◆ TEXT ◆
────────────────────
I would agree with much of what has already been said, and would suggest you look at the show strain of cocker spaniel, which would make a lovely family companion but doesn't need the amount of mental stimulation and exercise the working cocker spaniel or springer spaniel require.


----------



## Sleeping_Lion (Mar 19, 2009)

Blitz said:


> that is interesting SL. How far back are you going in history. Show cockers and springers are totally different and have been for as long as I can remember. Working cockers that just look like small springers did not exist as far as I am aware.


Before KC registration, cockers were the smaller pups, and springers were the larger pups. I can't remember the exact weight but you get some spaniel aficionados that won't touch certain lines as they believe they've got too much of the *other* breed in there. Springers have a higher tail action than cockers, and are more free ranging, cockers work in a tighter pattern, tail low, like the suction cup shape I mentioned, or they should do.


----------



## Jamesgoeswalkies (May 8, 2014)

kare said:


> I am unsure why people would recommend a family a cavalier king Charles. The health issues they can suffer is not something any child should witness.


We have fully health tested clear to third generation Cavvies (6 months old) so don't tar them all with the same brush ...and we also have a healthy 10 year old in our family, too. Well bred Cavaliers are great little dogs with all the traits of spaniels ...but smaller 

And imo it's always dangerous to only single out one breed ---*whatever* breed you look to purchase requires a fully health tested background as well as a competent breeder.

As Sprockers are hybrids don't bank on them looking or acting like others you may have met or seen ...they can be more Springer or more Cocker. But in general those i have worked with have been lively, active, sometimes vocal and great companions.

As for exercise. It's what you do with the time rather than allocated minutes. Working dogs like these enjoy good training/scent work as well as time to run. But they are active ..especially in the early years. And yes, their noses can rule but they should be fine off lead once recall is trained.

J


----------



## kare (Sep 8, 2014)

Have you seen a welsh springer. They are known to be calmer than a typical english springer.

I have to admit I have some crosses I like. One day I will own a sprocker Im sure. I like the solid colour ones otherwise I would get a springer. I also love cockerpoos and many coming through now with health tested parents. Right now I am looking to enjoy larger breeds.

I have working lines golden retrievers. Smaller than show lines by a fair bit and very active...maybe worth a look.


----------



## rona (Aug 18, 2011)

If you have 4 children, I cannot see that it will be lacking in exercise or stimulation


----------



## smokeybear (Oct 19, 2011)
────────────────────
◆ PROVIDED RECORDS ◆

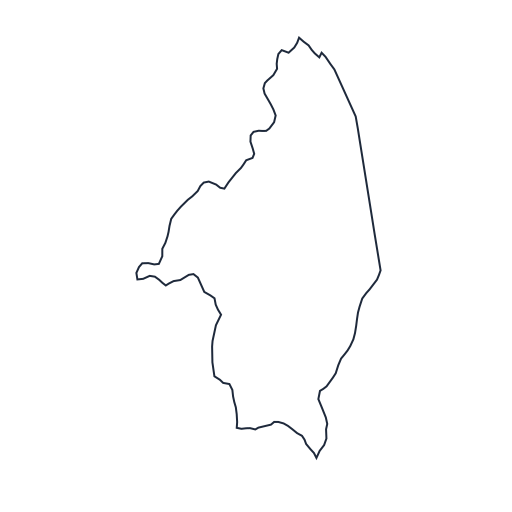 the district of Central do Maranhão, Maranhão, Brazil, rotated 171°
{"feature_id": "56859067B32217682416213", "entity_name": "Central do Maranhão", "entity_type": "district", "adm_level": 2, "iso_a3": "BRA", "parent_name": "Brazil", "parent_adm1": "Maranhão", "projection": "equal_earth", "projection_center": [-44.838, -2.255], "detail": "fine", "context": "isolated", "style": "outline", "palette": "slate", "viewbox_px": 512, "rotation_deg": 171, "n_neighbors": 0, "source": "geoboundaries", "source_scale": "gbopen_adm2", "svg_char_len": 2035}
<svg xmlns="http://www.w3.org/2000/svg" viewBox="0 0 512 512"><g transform="rotate(171 256 256)"><path d="M347.4,277.8L348.6,270.4L353.2,263.4L357.8,263.6L363.4,265.8L369.5,266.6L373.3,263.4L376.8,258.0L376.8,251.4L371.0,251.1L364.1,253.0L359.1,251.4L355.4,247.7L352.6,244.1L349.7,241.0L346.2,242.5L341.3,244.1L334.5,244.1L325.3,247.9L320.6,247.9L316.8,243.8L315.1,237.5L312.7,228.6L307.2,224.2L303.6,220.7L303.4,214.2L302.0,209.1L299.7,203.5L306.4,193.9L312.2,178.9L313.5,173.5L315.7,157.8L315.9,143.7L311.0,139.4L308.3,135.8L302.3,133.7L300.3,127.4L300.6,120.9L300.3,115.2L299.6,109.7L299.8,102.8L300.6,94.9L301.9,89.3L297.4,87.6L292.6,87.4L288.8,86.9L283.8,84.8L280.5,86.1L267.6,87.1L264.0,89.3L259.9,88.6L254.9,86.3L251.0,83.2L247.2,79.2L243.1,74.6L238.7,71.2L236.8,67.0L235.9,62.5L232.4,56.6L229.6,52.4L227.9,47.1L223.6,53.6L218.3,58.6L215.0,64.7L213.9,73.9L211.9,79.0L212.3,85.6L214.6,95.7L216.8,104.9L213.9,112.8L210.4,114.2L206.7,116.2L199.1,123.8L195.6,127.7L191.8,135.3L188.0,141.4L183.7,145.2L180.3,148.4L177.0,152.3L172.9,158.4L170.3,164.3L168.0,171.3L166.0,178.2L164.1,184.2L161.6,189.8L157.7,197.4L152.8,202.2L149.0,205.3L140.2,213.7L137.6,217.9L135.2,222.3L135.4,260.3L135.4,267.6L135.4,282.3L135.5,353.2L135.5,366.0L135.7,378.2L149.4,428.0L152.5,434.0L156.2,441.9L159.4,446.5L162.4,442.3L166.3,447.0L168.7,450.8L171.1,455.8L175.4,460.2L179.3,464.9L182.0,460.1L185.6,455.9L192.0,451.7L198.4,455.3L202.3,452.0L204.2,447.2L205.5,442.6L205.9,437.6L210.6,431.9L217.2,427.7L220.2,425.4L222.5,420.4L222.1,415.0L219.3,407.8L217.6,403.3L215.9,398.0L214.6,391.7L217.2,385.3L222.9,379.8L226.4,378.0L230.1,378.5L233.7,379.3L239.0,379.0L242.4,375.9L243.6,369.8L242.4,362.5L241.8,357.2L244.1,353.4L250.7,352.1L254.3,348.1L257.1,345.3L262.9,341.1L271.6,333.1L276.7,327.5L280.7,329.0L284.2,332.8L291.0,336.9L296.1,336.7L300.0,333.8L303.4,329.3L309.6,324.9L314.5,322.2L322.3,316.6L326.6,313.1L330.1,309.8L333.9,306.0L336.7,299.3L338.6,293.5L340.3,289.3L343.5,283.1L347.4,277.8Z" fill="none" stroke="#1e293b" stroke-width="2"/></g></svg>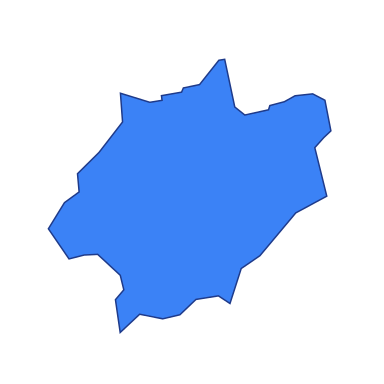 Skrapar, Berat, Albania (Mercator projection), rotated 79°
{"feature_id": "67620474B62055143354216", "entity_name": "Skrapar", "entity_type": "district", "adm_level": 2, "iso_a3": "ALB", "parent_name": "Albania", "parent_adm1": "Berat", "projection": "mercator", "projection_center": [20.254, 40.545], "detail": "fine", "context": "isolated", "style": "filled", "palette": "blue", "viewbox_px": 384, "rotation_deg": 79, "n_neighbors": 0, "source": "geoboundaries", "source_scale": "gbopen_adm2", "svg_char_len": 678}
<svg xmlns="http://www.w3.org/2000/svg" viewBox="0 0 384 384"><g transform="rotate(79 192 192)"><path d="M81.4,243.4L110.0,246.8L135.4,275.7L152.2,300.9L170.4,302.8L178.1,319.2L200.7,340.0L234.2,325.5L233.3,309.8L235.2,296.5L260.1,278.3L275.0,277.6L283.1,287.7L316.2,289.3L302.0,266.7L310.9,245.0L310.2,227.3L298.2,208.6L299.0,185.9L308.7,176.0L276.5,158.3L267.5,137.5L232.3,94.1L221.8,60.5L171.9,63.0L163.7,52.2L158.5,44.0L127.3,44.0L118.7,54.8L117.2,72.5L121.0,84.1L122.0,99.1L125.9,101.2L126.5,125.5L116.7,133.8L68.0,134.6L67.8,140.5L88.0,164.1L88.2,180.6L92.0,183.2L91.6,203.6L96.3,203.9L95.9,216.3L81.4,243.4Z" fill="#3b82f6" stroke="#1e3a8a" stroke-width="1.5"/></g></svg>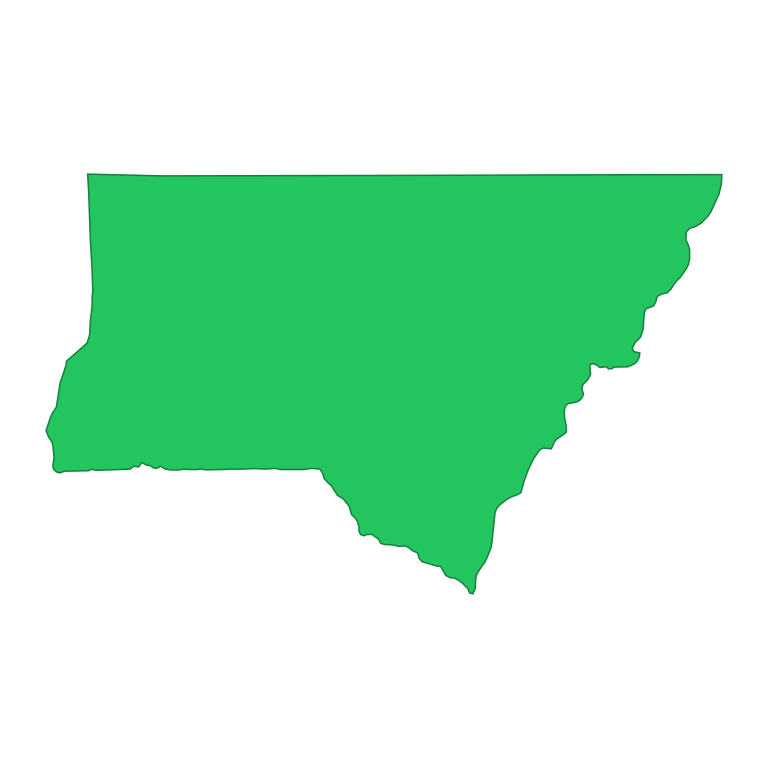 outline of Rio Crespo, Rondônia, Brazil
{"feature_id": "56859067B97929575878105", "entity_name": "Rio Crespo", "entity_type": "district", "adm_level": 2, "iso_a3": "BRA", "parent_name": "Brazil", "parent_adm1": "Rondônia", "projection": "equal_earth", "projection_center": [-62.748, -9.686], "detail": "fine", "context": "isolated", "style": "filled", "palette": "green", "viewbox_px": 768, "rotation_deg": 0, "n_neighbors": 0, "source": "geoboundaries", "source_scale": "gbopen_adm2", "svg_char_len": 2380}
<svg xmlns="http://www.w3.org/2000/svg" viewBox="0 0 768 768"><path d="M592.7,363.7L596.5,364.8L599.9,367.5L606.2,366.7L608.5,368.9L611.7,368.7L614.4,367.1L627.9,366.8L634.7,363.7L637.3,361.1L639.3,357.0L639.8,353.0L633.7,351.5L632.3,348.2L635.1,342.5L640.5,337.2L643.1,329.4L643.5,323.7L644.3,312.5L646.0,308.8L653.4,306.0L655.7,302.2L657.2,296.5L661.6,294.0L667.1,292.8L670.9,289.2L675.4,282.2L680.3,277.3L686.2,268.9L688.2,265.0L689.6,259.3L689.6,249.5L688.2,244.7L685.9,239.9L686.3,231.8L690.0,228.2L695.2,226.7L701.3,223.0L708.3,215.7L710.7,212.2L719.0,194.1L721.3,184.3L721.9,174.6L656.1,174.7L549.5,174.9L505.6,175.1L400.2,175.4L161.5,175.9L87.7,174.1L88.8,195.6L90.4,240.9L91.9,265.7L92.3,276.8L92.8,291.4L92.2,295.5L92.0,307.4L90.5,319.2L89.5,335.5L87.2,342.7L84.7,345.2L66.5,361.1L66.1,365.0L64.0,371.4L60.1,382.8L56.4,407.1L52.1,413.6L50.2,418.1L46.1,430.5L48.6,437.1L52.1,442.0L52.9,446.0L54.1,457.5L52.8,465.6L53.7,469.4L56.3,471.9L59.9,472.9L64.4,471.2L88.6,470.7L92.1,469.2L95.7,470.4L130.1,469.1L133.9,466.2L138.5,467.0L142.0,462.5L146.3,465.1L150.2,465.7L153.6,468.0L157.3,468.2L160.7,466.2L165.2,469.1L171.2,470.0L179.2,470.0L183.3,469.1L186.2,469.4L196.8,469.6L201.2,469.1L206.8,469.9L218.0,469.6L224.7,469.5L229.0,469.2L238.8,469.2L255.7,468.6L265.3,469.1L274.8,468.4L280.7,469.5L303.8,469.5L311.4,468.4L319.8,469.1L322.4,472.7L324.3,478.8L328.6,483.3L331.3,485.6L337.5,495.4L343.0,498.6L349.1,506.2L350.4,510.7L351.6,514.6L354.8,517.5L357.4,521.5L359.0,527.0L358.9,530.8L360.5,534.4L363.5,535.8L366.8,534.6L372.0,534.4L378.3,539.1L380.8,543.4L385.0,544.5L392.7,544.9L398.7,546.3L405.3,545.9L408.8,547.7L412.2,550.5L417.6,553.0L419.1,558.3L422.2,561.8L436.9,566.1L440.6,566.4L445.9,575.5L450.8,577.9L454.1,577.9L458.8,580.4L462.9,583.6L467.7,588.5L469.6,593.0L472.9,593.9L475.4,587.9L475.5,582.2L475.9,577.1L477.1,573.7L481.7,566.4L484.3,563.2L486.8,558.2L491.0,547.7L491.9,542.6L494.6,517.0L495.1,512.3L496.9,508.1L499.4,505.2L507.2,499.1L511.4,496.9L516.9,494.9L520.9,492.7L524.0,481.3L528.3,469.6L533.6,458.6L537.1,453.5L540.0,449.6L543.2,448.0L546.8,448.4L551.4,448.8L554.3,442.0L556.4,439.4L564.0,434.1L566.4,432.0L566.3,425.9L564.6,418.0L564.2,410.8L565.6,405.8L568.5,403.5L576.0,402.2L579.2,400.7L581.5,398.5L583.6,394.4L581.9,389.3L582.8,384.7L587.8,379.7L590.6,374.4L589.8,364.8L592.7,363.7Z" fill="#22c55e" stroke="#15803d" stroke-width="1.5"/></svg>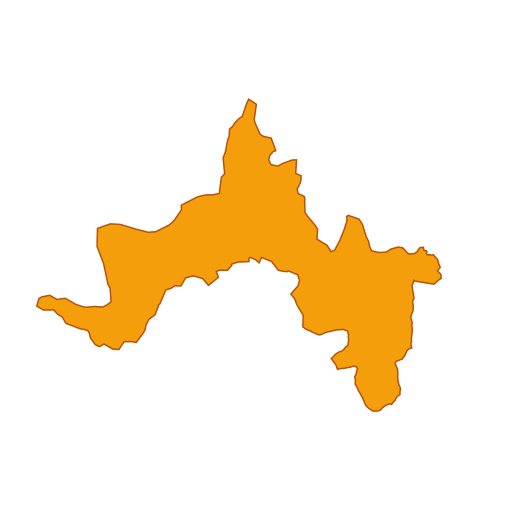 Buruku, Benue, Nigeria, rotated 292°
{"feature_id": "59680162B99039921741080", "entity_name": "Buruku", "entity_type": "district", "adm_level": 2, "iso_a3": "NGA", "parent_name": "Nigeria", "parent_adm1": "Benue", "projection": "orthographic", "projection_center": [9.166, 7.36], "detail": "fine", "context": "isolated", "style": "filled", "palette": "amber", "viewbox_px": 512, "rotation_deg": 292, "n_neighbors": 0, "source": "geoboundaries", "source_scale": "gbopen_adm2", "svg_char_len": 4024}
<svg xmlns="http://www.w3.org/2000/svg" viewBox="0 0 512 512"><g transform="rotate(292 256 256)"><path d="M326.9,408.0L325.1,404.8L320.1,403.7L317.2,401.6L315.1,396.4L318.5,389.0L317.6,384.6L313.2,378.7L308.3,375.1L305.3,368.7L304.1,361.3L307.7,357.5L311.3,355.3L315.6,350.6L325.0,343.0L328.8,337.7L328.2,326.2L326.4,325.2L324.7,326.4L321.9,327.4L317.5,327.4L315.9,327.8L302.6,327.9L291.1,326.8L288.8,324.8L288.3,323.7L292.5,318.0L294.5,306.2L303.9,303.1L306.6,299.4L312.6,288.2L314.8,285.1L325.7,280.3L327.2,279.9L329.3,278.5L329.7,271.7L333.3,269.1L340.3,269.7L343.3,269.2L347.2,267.8L347.4,261.9L360.3,257.6L358.7,253.8L352.0,246.2L347.5,242.6L346.4,235.7L349.7,231.8L354.3,231.1L359.3,232.8L361.1,234.9L371.0,225.9L370.4,222.2L369.7,218.2L370.4,214.4L378.3,206.0L381.6,203.3L396.8,199.5L398.7,190.5L394.2,190.2L385.4,190.7L380.3,190.9L376.5,188.5L371.2,186.4L367.2,185.7L363.8,183.9L356.6,186.4L353.5,186.2L350.4,186.8L340.4,188.7L334.9,188.7L320.5,196.1L315.9,194.4L300.3,198.5L295.8,192.0L295.8,190.8L293.2,185.5L288.9,179.6L275.1,167.7L270.9,169.6L258.4,166.8L256.4,166.0L252.0,163.7L240.9,153.9L237.6,147.1L235.9,134.3L234.4,118.2L231.2,108.9L222.3,98.7L210.9,102.9L205.1,105.2L192.1,117.4L174.1,129.5L171.6,132.7L159.2,138.8L154.9,136.2L151.2,133.0L148.9,125.6L144.7,117.4L144.1,114.0L143.7,106.7L144.4,101.9L145.3,95.0L141.2,87.8L142.3,79.5L137.8,72.6L135.1,70.7L127.4,71.5L126.3,79.1L130.2,88.6L127.7,94.2L126.8,99.2L123.1,104.1L122.8,104.3L122.4,105.0L122.6,119.9L123.3,123.2L123.9,127.6L122.3,130.1L117.8,133.4L113.6,140.3L113.3,145.0L117.5,148.0L116.0,157.9L117.9,163.9L127.2,165.9L130.0,172.7L130.9,177.3L141.7,180.2L145.9,180.8L151.4,179.8L157.1,180.5L163.9,184.4L173.2,184.3L174.3,183.8L175.5,184.8L190.8,185.1L193.9,189.1L198.0,191.9L199.8,197.0L200.4,197.7L209.2,198.9L213.2,204.0L214.4,206.6L215.0,215.2L211.0,222.8L211.0,223.0L222.2,229.1L226.8,225.0L229.3,227.7L232.0,234.9L238.1,237.0L239.3,236.5L243.7,241.7L248.2,251.6L251.3,250.3L252.6,251.3L252.4,257.1L250.8,261.4L256.7,261.7L256.8,272.4L251.1,282.0L251.9,286.7L253.2,290.9L254.3,291.6L254.2,301.7L249.8,305.4L244.0,306.1L233.8,302.6L230.6,308.1L228.9,309.6L226.3,312.0L221.0,318.8L218.8,322.0L207.9,325.9L206.9,329.5L206.3,343.3L207.0,345.2L211.9,350.1L214.6,354.1L217.6,358.2L220.5,364.3L220.8,369.1L217.0,371.5L214.7,372.2L213.8,372.9L211.8,373.6L209.9,374.0L207.7,374.7L205.1,373.2L201.9,372.3L199.8,371.0L198.5,369.3L195.7,367.1L193.9,366.2L191.3,365.3L189.1,364.2L184.8,371.1L181.4,374.0L183.5,376.9L185.0,380.1L186.2,381.7L188.5,385.4L190.8,388.2L190.8,390.4L189.8,392.2L186.8,392.4L183.8,393.1L180.9,392.7L178.7,394.4L174.3,396.0L172.5,398.5L169.1,401.9L167.4,404.3L164.4,407.9L161.0,411.3L158.6,413.8L157.1,417.2L156.0,422.6L157.2,425.6L157.9,427.0L159.4,428.7L160.3,429.3L163.1,430.3L167.0,433.0L169.0,435.3L169.2,437.5L170.6,437.5L172.9,438.5L174.9,439.2L176.0,439.0L177.3,439.2L179.4,440.0L181.1,441.3L181.7,441.3L182.8,440.9L184.1,440.2L185.7,440.2L187.6,439.3L188.7,438.3L190.1,436.8L191.5,435.8L194.3,434.0L196.7,432.7L198.9,432.0L201.2,431.1L202.5,430.3L203.9,429.9L205.1,428.6L208.0,425.8L209.1,425.1L210.0,425.1L210.6,425.5L212.1,426.7L213.1,427.9L214.2,428.9L215.1,430.1L215.6,430.4L217.2,430.5L218.6,431.2L221.5,431.3L223.4,431.5L224.5,431.4L225.6,431.7L227.2,432.7L228.2,433.6L229.1,434.9L232.1,432.7L233.6,432.2L234.8,432.4L237.3,431.1L242.1,429.8L246.2,428.7L248.8,427.1L250.0,426.4L252.2,426.1L253.6,425.0L257.3,422.3L258.6,422.3L260.1,422.1L261.7,422.1L263.4,422.1L265.3,421.8L266.2,421.3L268.7,420.5L270.9,419.1L271.4,418.7L272.8,418.3L273.6,418.3L274.1,418.1L274.8,418.2L275.6,418.5L280.8,415.5L284.5,413.2L286.6,412.0L287.8,411.7L289.8,411.9L290.6,411.8L292.4,411.3L292.6,411.3L292.3,412.8L296.5,431.5L303.3,435.0L304.5,436.1L308.2,434.3L310.3,429.8L314.4,431.1L317.3,428.3L320.9,425.5L322.3,422.4L323.6,420.1L322.4,417.9L322.5,417.0L321.3,414.7L321.5,414.0L322.2,413.1L323.2,413.1L323.9,412.9L324.7,411.9L324.3,410.6L324.3,409.5L326.0,408.3L326.9,408.0Z" fill="#f59e0b" stroke="#b45309" stroke-width="1.5"/></g></svg>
────────────────────
◆ WRITTEN EXERCISE 1 ◆
In the spaniel forum thread, which breed is said to be calmer than a typical English springer?
◆ WRITTEN EXERCISE 2 ◆
Retype the passage of the spaniel forum thread between "## Sleeping_Lion (Mar" and "they should do.", inclusive.
Base your work solely on the spaniel forum thread.

◆ CORRECT OUTPUT 1 ◆
The Welsh springer.

◆ CORRECT OUTPUT 2 ◆
## Sleeping_Lion (Mar 19, 2009)

Blitz said:


> that is interesting SL. How far back are you going in history. Show cockers and springers are totally different and have been for as long as I can remember. Working cockers that just look like small springers did not exist as far as I am aware.


Before KC registration, cockers were the smaller pups, and springers were the larger pups. I can't remember the exact weight but you get some spaniel aficionados that won't touch certain lines as they believe they've got too much of the *other* breed in there. Springers have a higher tail action than cockers, and are more free ranging, cockers work in a tighter pattern, tail low, like the suction cup shape I mentioned, or they should do.